• **WHAT THE EXERCISE ASKS**
Could you reproduce the rows below unchanged, beginning at the line that contains "scientific name: Elymus sp." and ending after the line that contains "county / district: Los Lagos"?

• **DATASET ROWS**
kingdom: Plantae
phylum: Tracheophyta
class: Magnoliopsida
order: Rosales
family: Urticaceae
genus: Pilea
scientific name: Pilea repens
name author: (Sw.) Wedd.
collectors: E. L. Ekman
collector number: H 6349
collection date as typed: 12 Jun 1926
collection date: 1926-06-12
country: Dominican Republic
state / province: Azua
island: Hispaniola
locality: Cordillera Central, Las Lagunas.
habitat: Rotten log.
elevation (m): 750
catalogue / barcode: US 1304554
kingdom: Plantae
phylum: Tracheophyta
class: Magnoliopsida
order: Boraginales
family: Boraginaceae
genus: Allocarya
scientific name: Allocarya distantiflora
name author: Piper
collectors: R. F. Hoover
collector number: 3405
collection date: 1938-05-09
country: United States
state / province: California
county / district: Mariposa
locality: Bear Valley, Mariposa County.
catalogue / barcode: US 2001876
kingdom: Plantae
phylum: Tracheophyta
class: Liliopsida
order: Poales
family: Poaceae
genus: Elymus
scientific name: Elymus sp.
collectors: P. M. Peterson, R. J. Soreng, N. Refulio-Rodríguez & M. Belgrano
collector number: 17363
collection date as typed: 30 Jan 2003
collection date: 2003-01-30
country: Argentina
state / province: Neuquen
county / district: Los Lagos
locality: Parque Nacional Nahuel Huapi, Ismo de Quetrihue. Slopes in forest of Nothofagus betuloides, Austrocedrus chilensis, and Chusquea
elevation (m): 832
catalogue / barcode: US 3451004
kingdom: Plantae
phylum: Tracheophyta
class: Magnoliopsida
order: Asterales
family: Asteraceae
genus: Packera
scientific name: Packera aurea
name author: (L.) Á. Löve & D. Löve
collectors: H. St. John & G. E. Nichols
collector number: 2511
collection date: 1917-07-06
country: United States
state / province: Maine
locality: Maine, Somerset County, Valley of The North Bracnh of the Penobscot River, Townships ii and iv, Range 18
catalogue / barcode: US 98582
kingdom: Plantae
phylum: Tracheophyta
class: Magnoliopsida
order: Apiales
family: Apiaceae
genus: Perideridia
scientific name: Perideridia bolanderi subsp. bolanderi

• **COMPLETED TASK**
scientific name: Elymus sp.
collectors: P. M. Peterson, R. J. Soreng, N. Refulio-Rodríguez & M. Belgrano
collector number: 17363
collection date as typed: 30 Jan 2003
collection date: 2003-01-30
country: Argentina
state / province: Neuquen
county / district: Los Lagos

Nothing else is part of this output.